### DIRECTIONS FOR THIS TASK
Exactly what is written in the records below should be returned, minus the images.

(Items from a data source)
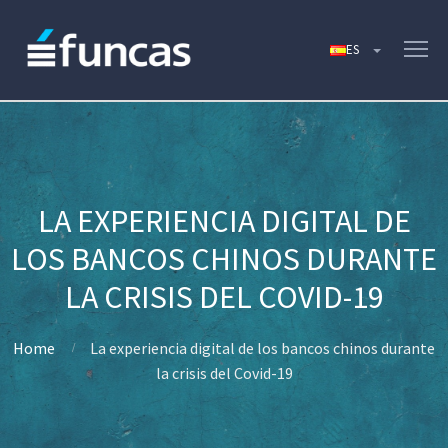
LA EXPERIENCIA DIGITAL DE
LOS BANCOS CHINOS DURANTE
LA CRISIS DEL COVID-19
Home
La experiencia digital de los bancos chinos durante
la crisis del Covid-19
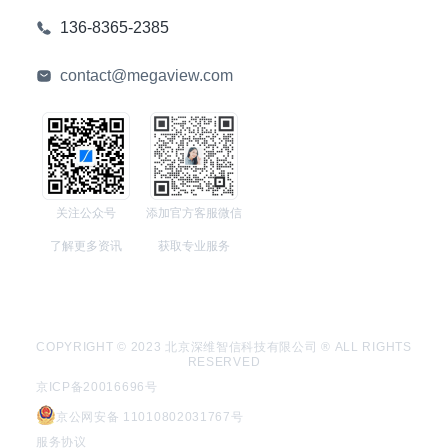
136-8365-2385
contact@megaview.com
关注公众号
添加官方客服微信
了解更多资讯
获取专业服务
COPYRIGHT © 2023 北京深维智信科技有限公司 ® ALL RIGHTS
RESERVED
京ICP备20016696号
京公网安备 11010802031767号
服务协议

### EXERCISE SOLUTION
LA EXPERIENCIA DIGITAL DE
LOS BANCOS CHINOS DURANTE
LA CRISIS DEL COVID-19
Home
La experiencia digital de los bancos chinos durante
la crisis del Covid-19
136-8365-2385
contact@megaview.com
关注公众号
添加官方客服微信
了解更多资讯
获取专业服务
COPYRIGHT © 2023 北京深维智信科技有限公司 ® ALL RIGHTS
RESERVED
京ICP备20016696号
京公网安备 11010802031767号
服务协议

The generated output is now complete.